Electronic Thesis and Dissertation Repository

Degree

Doctor of Philosophy

Program

Political Science

Supervisor

Dr. Verónica I. Schild

Abstract

In the context of neoliberal multiculturalism, indigenous activists face a fundamental dilemma. While they organize as indigenous peoples to negotiate and demand from states new terms of citizenship, activists recognize that new forms of accommodation for such demands exist within state institutions. However, indigenous organizations also discover that certain demands exceed these new spaces of participation. I argue that territorial autonomy is one such demand because it challenges the existing power imbalances between indigenous peoples and the state.

Not surprisingly, territorial autonomy is a common feature of many emerging forms of indigenous activism in contemporary Latin America. Based on new understandings of “indigenous territories” and “autonomy,” indigenous collective action uses the language of territorial autonomy to challenge the framework and functioning of neoliberal multiculturalism at the local level. By studying neoliberal multiculturalism as a form of government over indigenous populations at a local level, this study engages with broader perspectives that address state formation as a cultural process that involves the formation and control over citizens’ subjectivities through specific forms of citizenship.

This approach to indigenous activism allows me to examine the complexity of ongoing political negotiations between indigenous subjects and the neoliberal state. Compliance with the neoliberal parameters of citizenship continue to be sought by post-Washington Consensus states, however, demands for territorial autonomy and the practices of land reoccupations remind us that indigenous activism offers a legitimate alternative form of politics. This is a politics aimed at taking back what has been lost or perceived as lost by a group via collective action. In this study, I call this form of politics “redemptive.” In exploring redemptive politics, my study privileges the local level of indigenous activism. Through a study of the Mapuche, the indigenous peoples of southern Argentina, I argue that the local level is a fundamental space to address the exchanges, negotiations, and conflict between indigenous peoples and the state, especially in cases where they constitute a minority of the national population.

To understand the meaning and impact of new kinds of Mapuche activism and new forms of indigenous collective identity, this dissertation addresses three dimensions of indigenous politics: the configuration of indigenous collective identities and their translation into political organizations; the configuration and consolidation of such identities as the result of ongoing resistance, negotiations, and accommodation with the state; and the conflicts around demands for territorial autonomy that often result in the criminalization and rejection of indigenous demands by the state because they exceed the limits of indigenous citizenship under neoliberal multiculturalism. All three dimensions are studied privileging the local level, which this study argues is fundamental to address in the contexts in which indigenous peoples are considered a minority of the national population. Thus, I claim that the study of indigenous politics must privilege the ways in which new forms of activism negotiate and enter into conflict with the states against the background of neoliberal multiculturalism, a cultural project of governing indigenous subjects that is compatible with the expansion of global capitalism and the reach of modern state institutions.

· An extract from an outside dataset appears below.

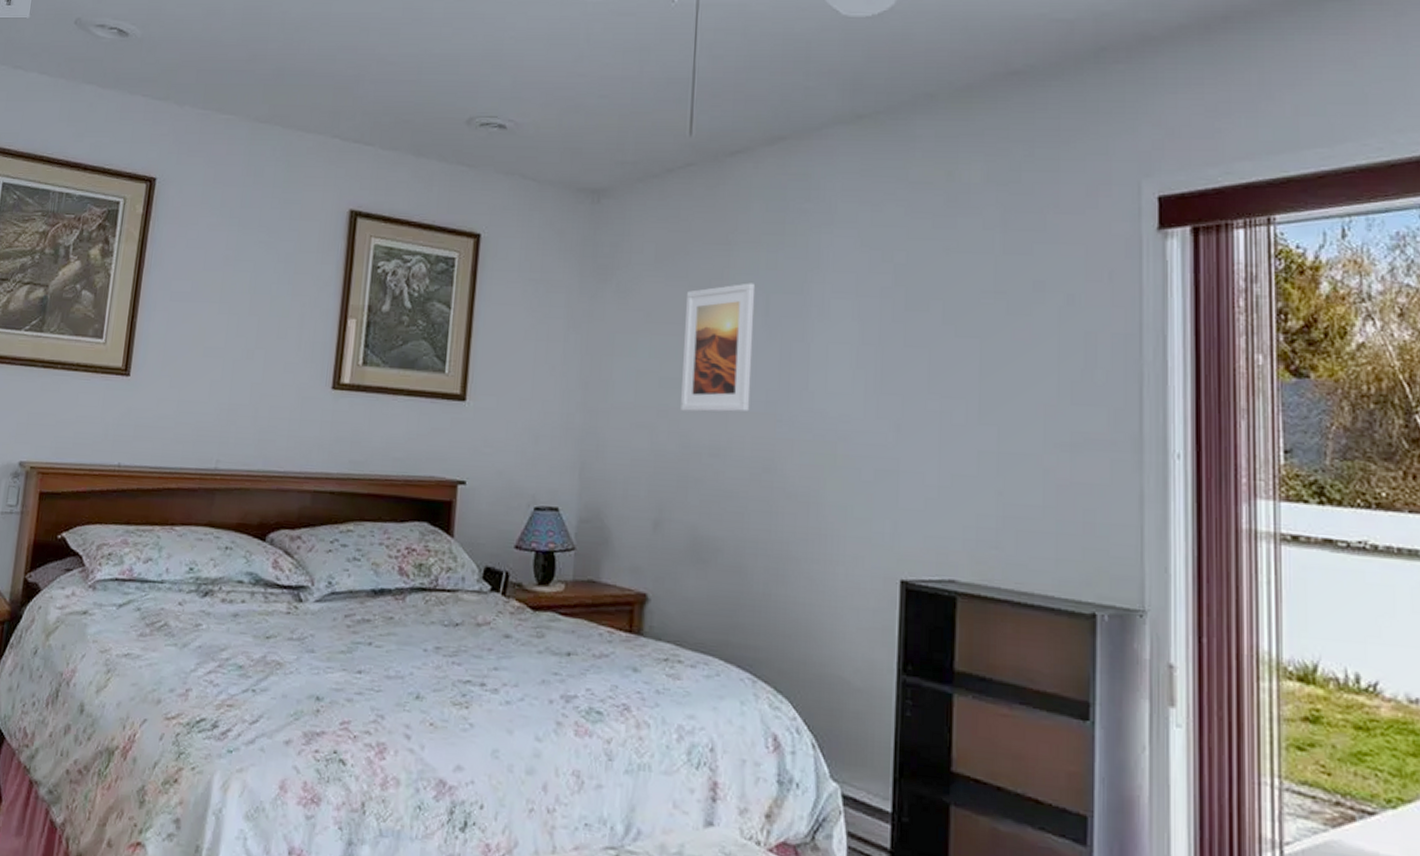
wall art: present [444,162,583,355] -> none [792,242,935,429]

This thesis relies on a field study of contemporary indigenous mobilization in Argentina through which the Mapuche have become politically organized. Through an analysis of the ways in which Mapuche activists organize in a particular locality, the province of Neuquén in southern Argentina, this dissertation contributes to the theoretical understanding of collective identity formation and indigenous activism in contexts indigenous peoples are a minority of the national population. Building on interdisciplinary contributions on state formation, citizenship, and collective identity formation, I argue that in the context of minority indigenous mobilization, territorial struggles and the importance of the local political level are crucial for understanding how collective identities are configured and how indigenous activists engage with the state in interesting ways to advance their claims. In this study, I look at the formation of collective identities through processes of contestation, struggles and conflict and also of negotiation and accommodation with institutions, discourses, and practices of the state and the forms of citizenship it sustains. Accordingly, this study on contemporary Mapuche activism advances our understanding of how indigenous collective identities are formed as the result of ongoing interactions between indigenous activists and the state.